OPEC triggered a further rally in crude with Thursday’s decision to keep output quotas unchanged in April despite market expectations for supply to notch up in order to meet demand as the world progresses Covid-19 vaccination campaigns.

Inside OPEC’s unchanged quotas is Saudi’s unilateral 1mln barrel per day cut in volumes, which is now effectively being extended for another month.

By Friday morning’s deals Brent crude was priced at around US$67.85 per barrel, up 1.6% for the day.

Analysts at Goldman, in a note, noted that Saudi is guiding for only a gradual ramp-up of volumes after the extended quota.

At the same time, the American bank highlighted that with crude oil prices up 25% since January and excess inventories reduced by an estimated 56% the cut in volumes is working in Saudi’s favour.

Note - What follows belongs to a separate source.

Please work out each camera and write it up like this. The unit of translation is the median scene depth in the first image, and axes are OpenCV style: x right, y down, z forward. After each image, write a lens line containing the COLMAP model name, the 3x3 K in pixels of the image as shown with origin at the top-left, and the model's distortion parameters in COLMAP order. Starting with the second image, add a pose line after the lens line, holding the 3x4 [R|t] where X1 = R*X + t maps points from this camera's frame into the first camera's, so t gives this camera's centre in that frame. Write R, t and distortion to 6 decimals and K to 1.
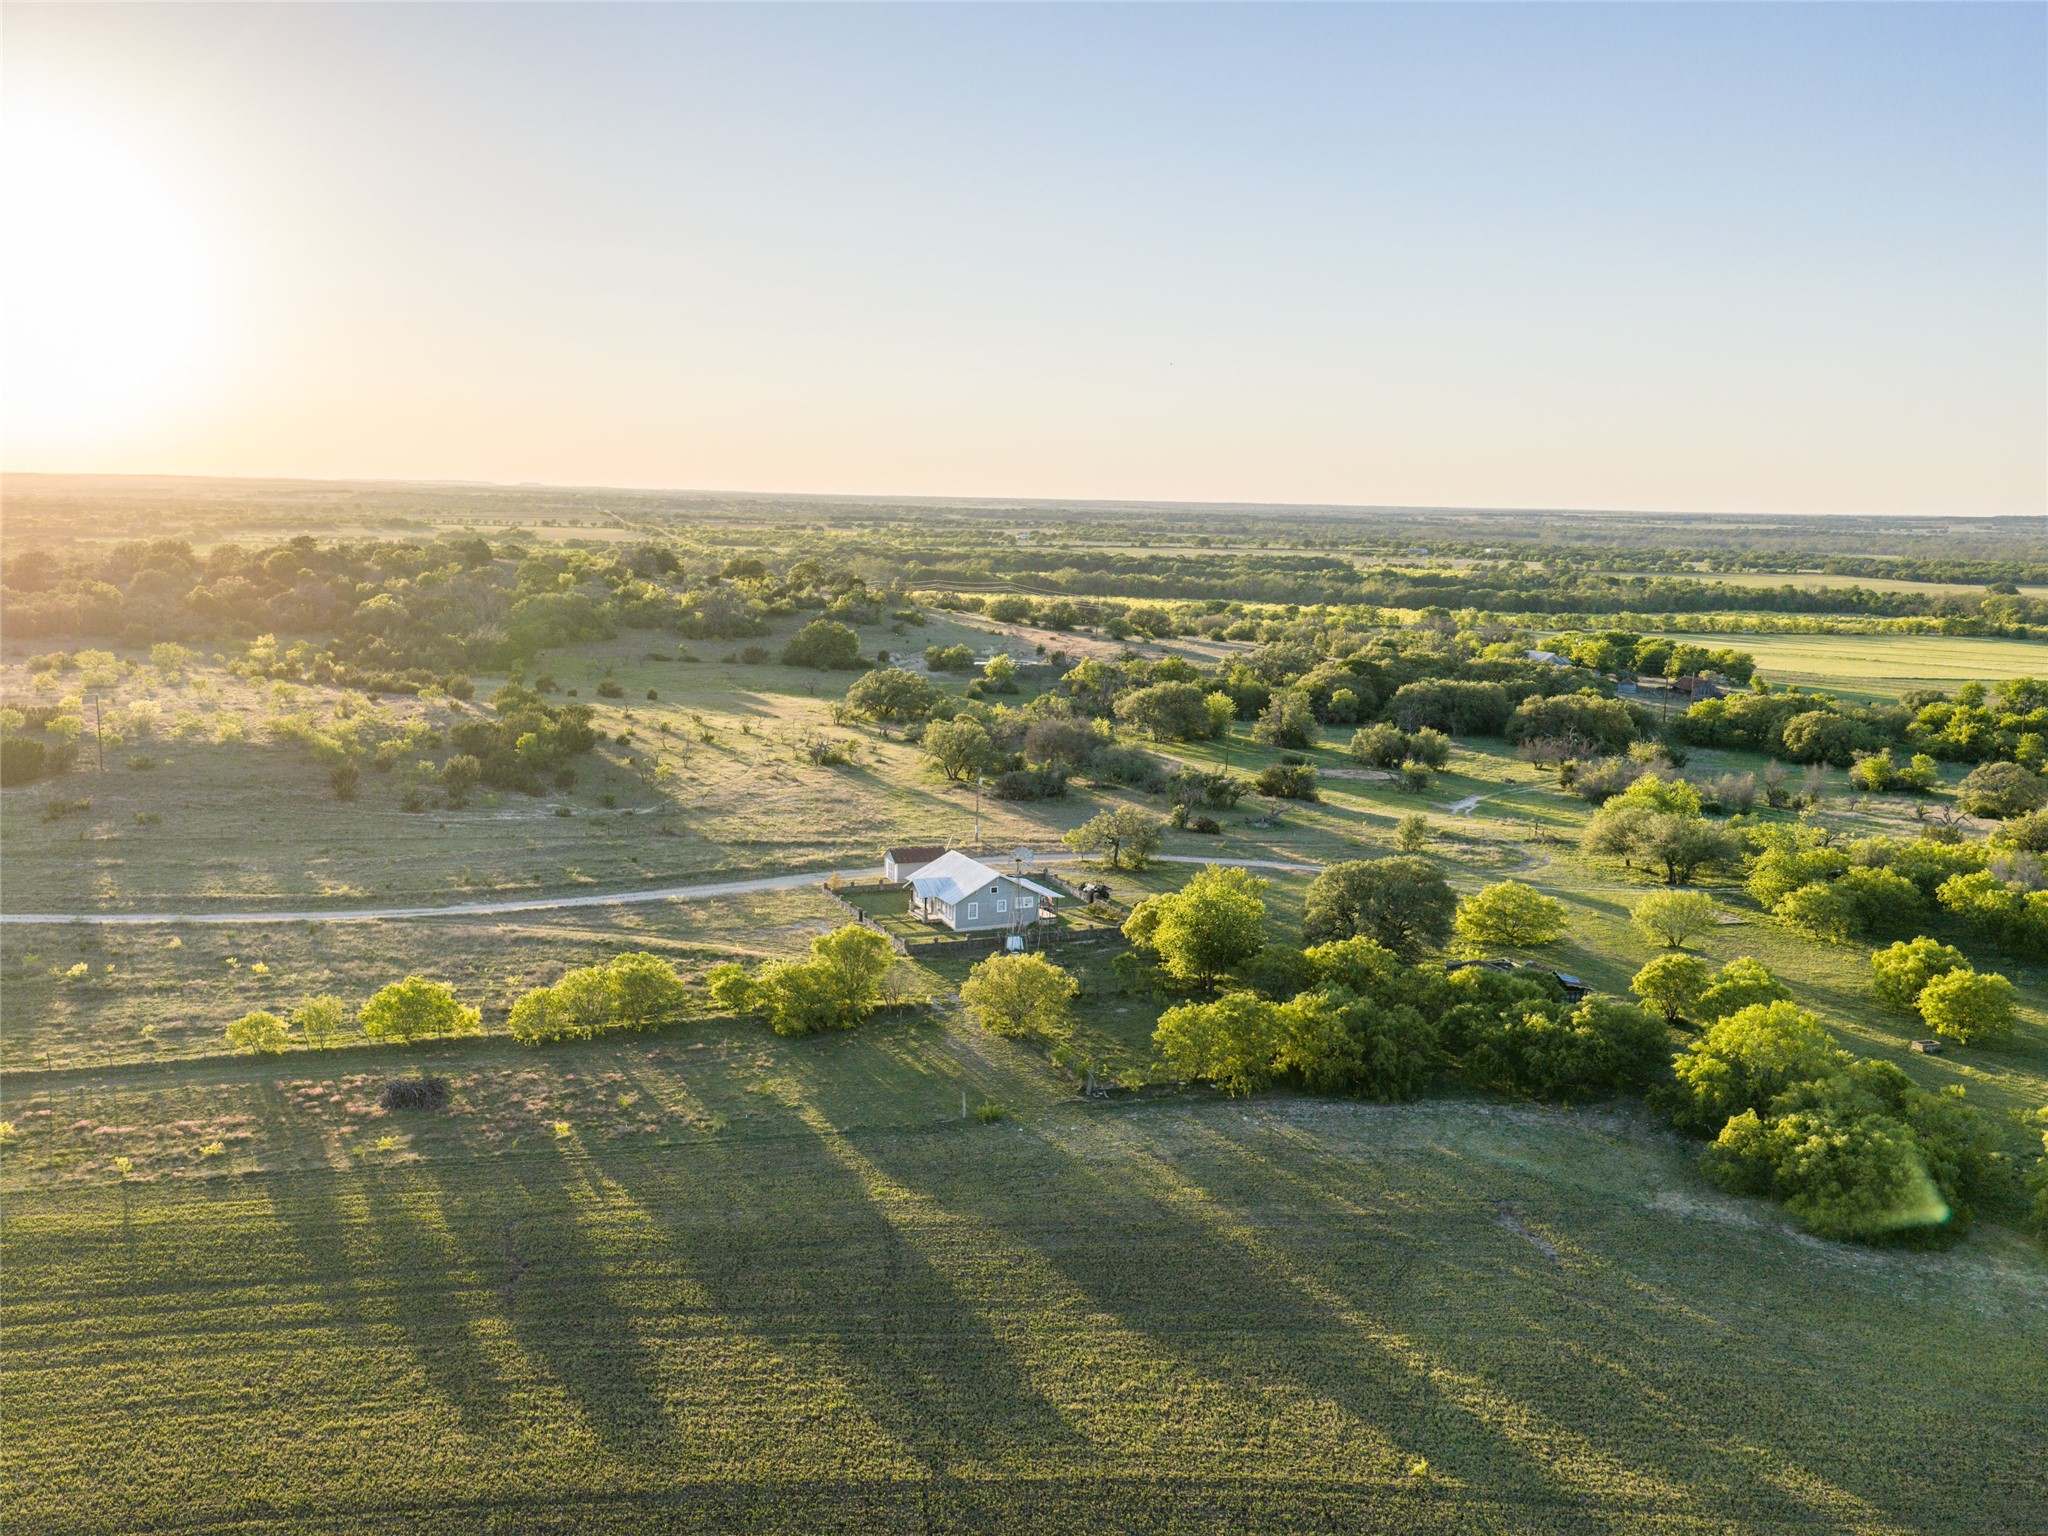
lens RADIAL K [[1893.7, 0, 1021.8], [0, 1893.7, 755.7], [0, 0, 1]] dist [-0.008571, 0.000000]
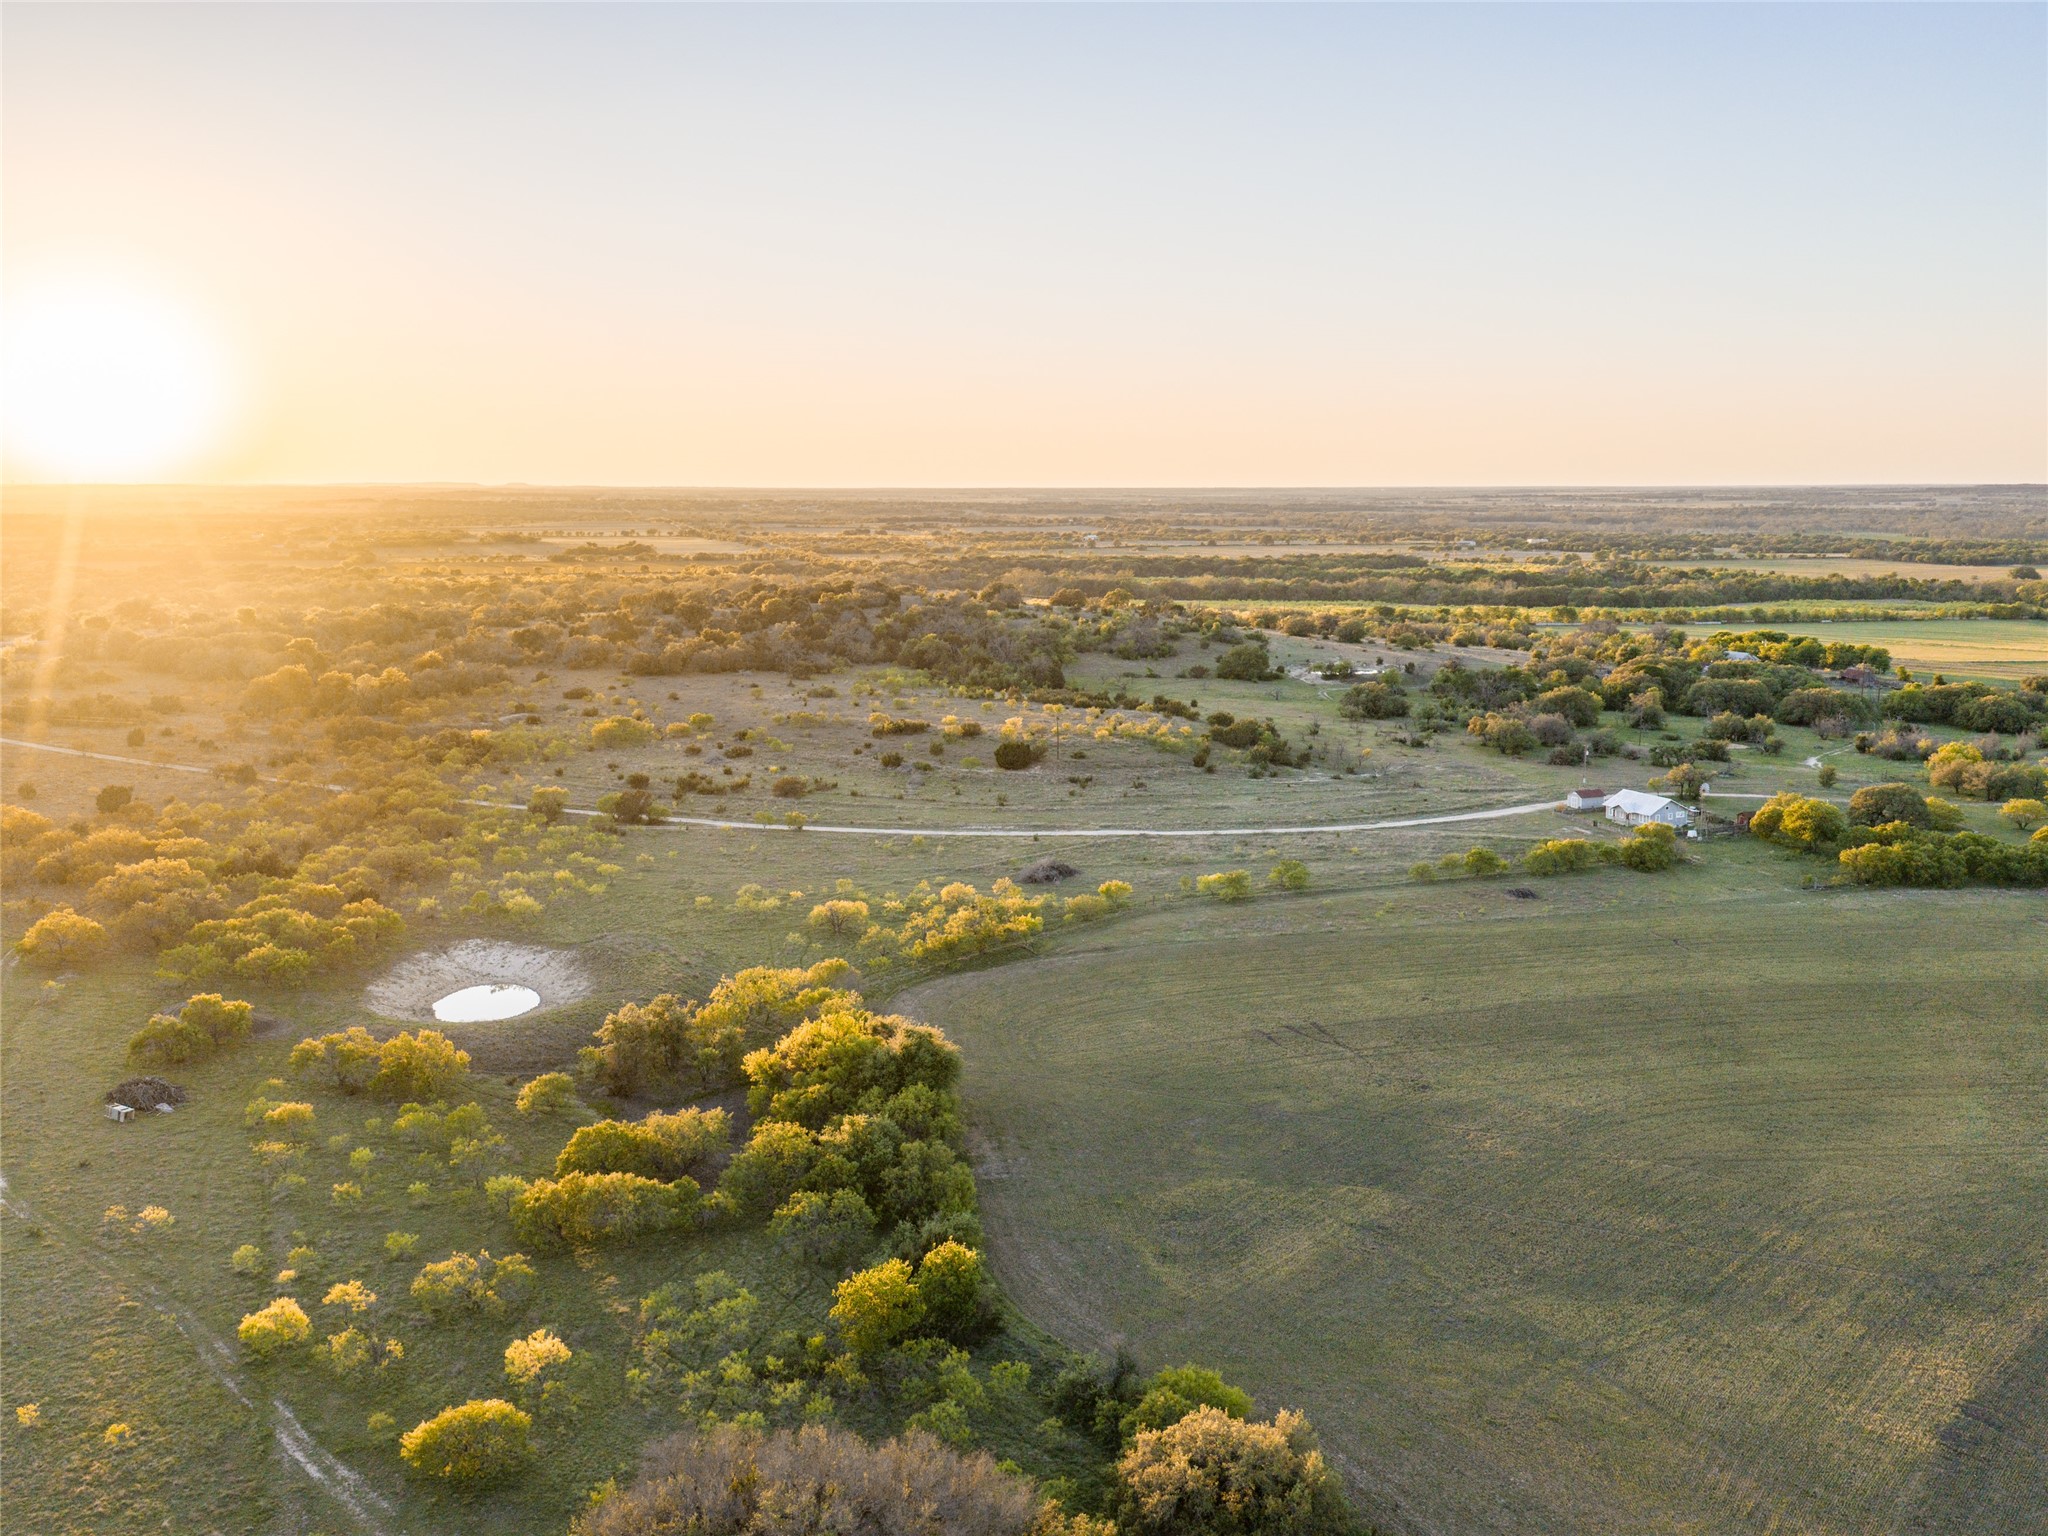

Moreover, Goldman highlighted that OPEC’s strategy is working because of its “unexpectedness and suddenness” and the cartel’s approach is presently in contrast with the pre-2020 strategy in which the bank says OPEC viewed itself as ‘the central bank of the oil market’.

“We were already bullish oil prices because we expected OPEC’s conservative demand expectations to leave its ramp-up lagging our above consensus demand forecasts,” Goldman analyst Damien Courvalin said.

“We believe it is now clear that OPEC+ is in fact pursuing a tight oil market strategy.”

“Given our demand forecasts remain unchanged and above consensus, OPEC’s decision is leading us to raise our Brent forecast.”

Goldman lifts its Brent crude forecast by US$5 per barrel to US$75 for the second quarter of 2021, then rising further to US$80 for the third three-month block of the year.

The forecast for the fourth quarter of 2021 and 2022 see the crude price subsequently slipping back slightly, returning to US$75, due to the potential for higher supplies and decelerating demand gains.

Adding another wrinkle to its analysis, the American bank increased its forecast for US shale production volumes (by around 300,000 bopd) as pricing improves, but, notes that this remains more than offset by the amount of supply being kept out of the market by OPEC in 2021.